Master's thesis Social, Health and Organisational Psychology, by track:

The Master’s thesis of the Health Promotion track functions as a final test to see whether you have mastered the skills necessary to become a researcher in this field. This process is based on the empirical cycle, which entails the following order of operation:
 

  • Formulating a research question and corresponding hypotheses;
  • Establishing a theoretical framework;
  • Gathering and processing data;
  • Evaluating the results in a written report;
  • Presenting your findings in an oral presentation.

The Master’s thesis of the Social Influence track functions as a final test to see whether you have mastered the skills necessary to become a researcher in this field. This process is based on the empirical cycle, which entails the following order of operation:
 

  • Formulating a research question and corresponding hypotheses;
  • Establishing a theoretical framework;
  • Gathering and processing data;
  • Evaluating the results in a written report;
  • Presenting your findings in an oral presentation.

Additionally, you will attend four colloquia, organised by the department, as part of the preparation process.

Social functioning
Central to Social Psychology is researching the human daily social behaviour. This so-called Social functioning takes place on various levels and can be researched as such, ranging from the social behaviour and functioning of individuals to the relations between individuals in a community or an organisation. The department conducts both fundamental and applied research on social functioning, and entails field as well as experimental research.  

Examples of research topics
The many different fields within this research area show the big importance of social functioning, social influence and social cognitive processing. Relevant topics include:
 

  • The automatics and influence of social behaviour and social habits;
  • Subconscious processes, health behaviour and social influence;
  • The functionality and dysfunctionality in intimate relations;
  • Social justice and its importance for human performance;
  • Cultural norms and values;
  • Morality and normative behaviour;
  • Leadership in groups and organisations.

The Master’s thesis of the Work and Organisation track functions as a final test to see whether you have mastered the skills necessary to become a researcher in this field. You will propose, prepare and conduct an empirical study related to Work and Organisational Psychology, using the steps as described in the research cycle model:
 

  • Formulating a hypothesis;
  • Establishing a theoretical framework;
  • Gathering, analysing and processing relevant data;
  • Reporting your results orally and in writing.

It is essential that the proposed study can and will result in giving a form of recommendation. Students are therefore recommended to combine their thesis with their internship.

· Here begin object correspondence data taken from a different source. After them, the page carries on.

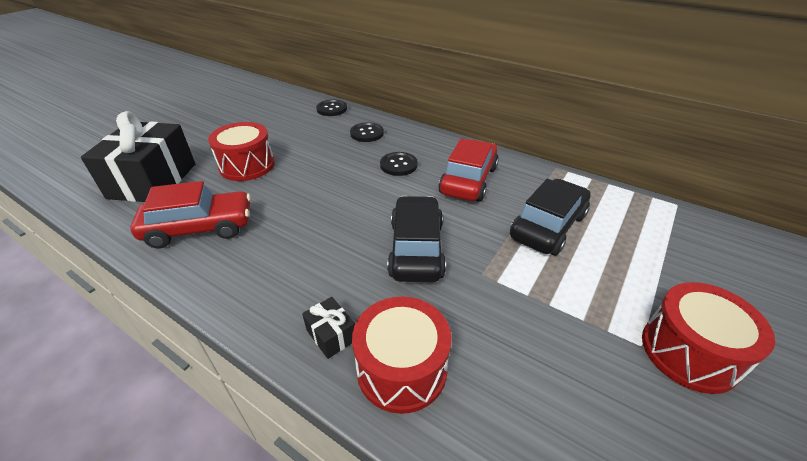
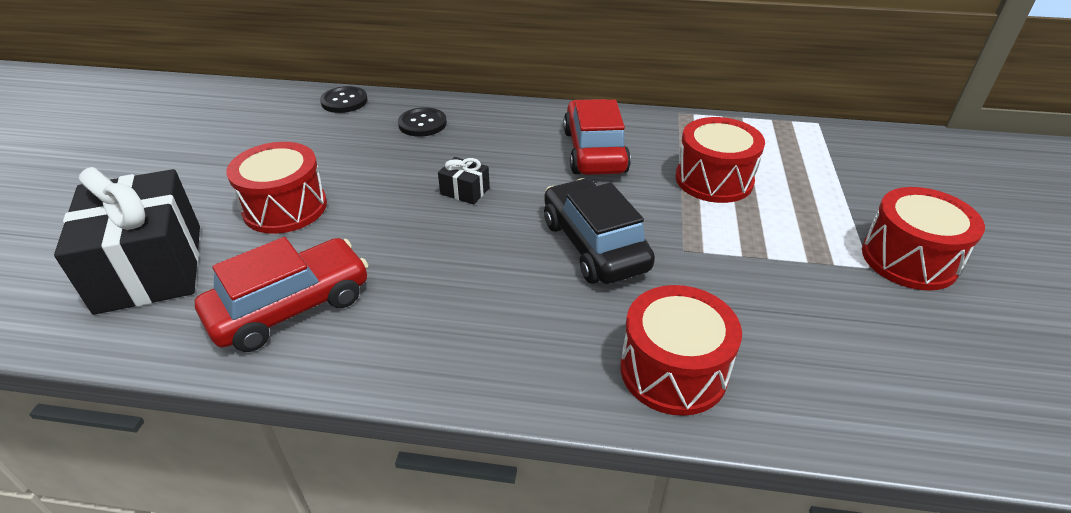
camera: 25 degrees left, 0 degrees up
black gift [302,297,355,359] -> black gift moved to [438,157,490,205]
black button [380,152,418,176] -> none
black car [510,179,591,255] -> red drum [675,117,765,203]

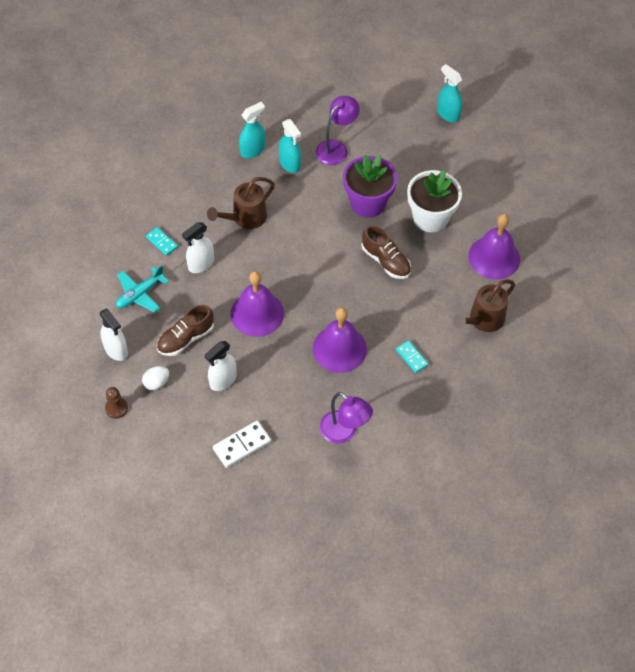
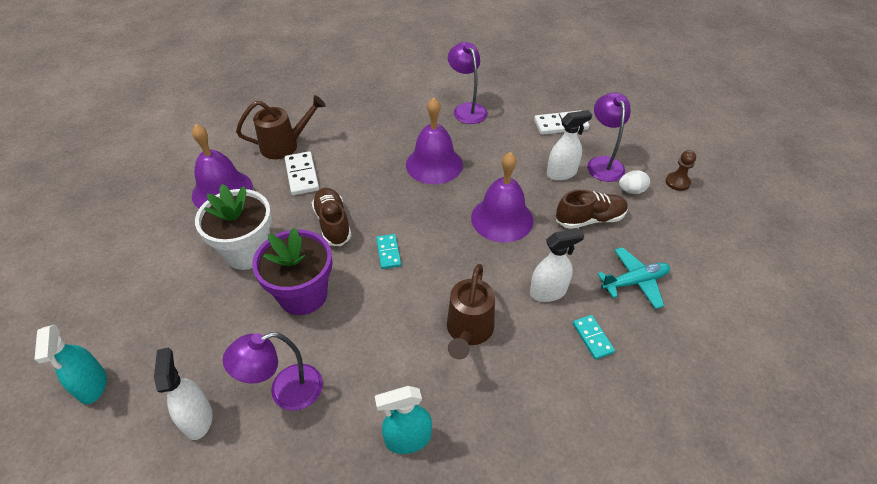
camera: 155 degrees left, 10 degrees down
white spray bottle [100,308,128,361] -> white spray bottle moved to [154,347,213,440]
brown watering can [207,177,275,229] -> brown watering can turned 120 degrees clockwise [447,264,495,359]
turquoise spray bottle [279,119,301,173] -> none
turquoise domino [396,340,428,373] -> turquoise domino moved to [376,234,401,269]
none -> white domino [285,151,319,195]
none -> purple lamp [587,93,630,182]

There is a vast list of subjects available within the field of Work and Organisational Psychology to choose as a thesis topic. Examples of actualities within this field include the following:
 

  • Burnout, stress and sick leave;
  • Job stress versus job boredom;
  • Work engagement: being in the flow;
  • Workaholism;
  • Theory of work/family balance;
  • Diversity and cultural differences at work;
  • Performance and productivity;
  • How teams function;
  • Tailor-made jobs and career advice;
  • Employees’ personal resource management;
  • Positive interventions;
  • Rookie versus veteran employees and employability;
  • Scouting and selections: assessment practice;
  • Power and leadership in organisations;
  • Conflicts and mediation.

Ethical review

From 1 September 2020, all Bachelor's and (research) Master's students must have their thesis project ethically reviewed by the FERB through the online tool UU-SER. More information about the procedure and associated protocols can be found on the Student Ethics Review & Registration Site (UU-SER) website.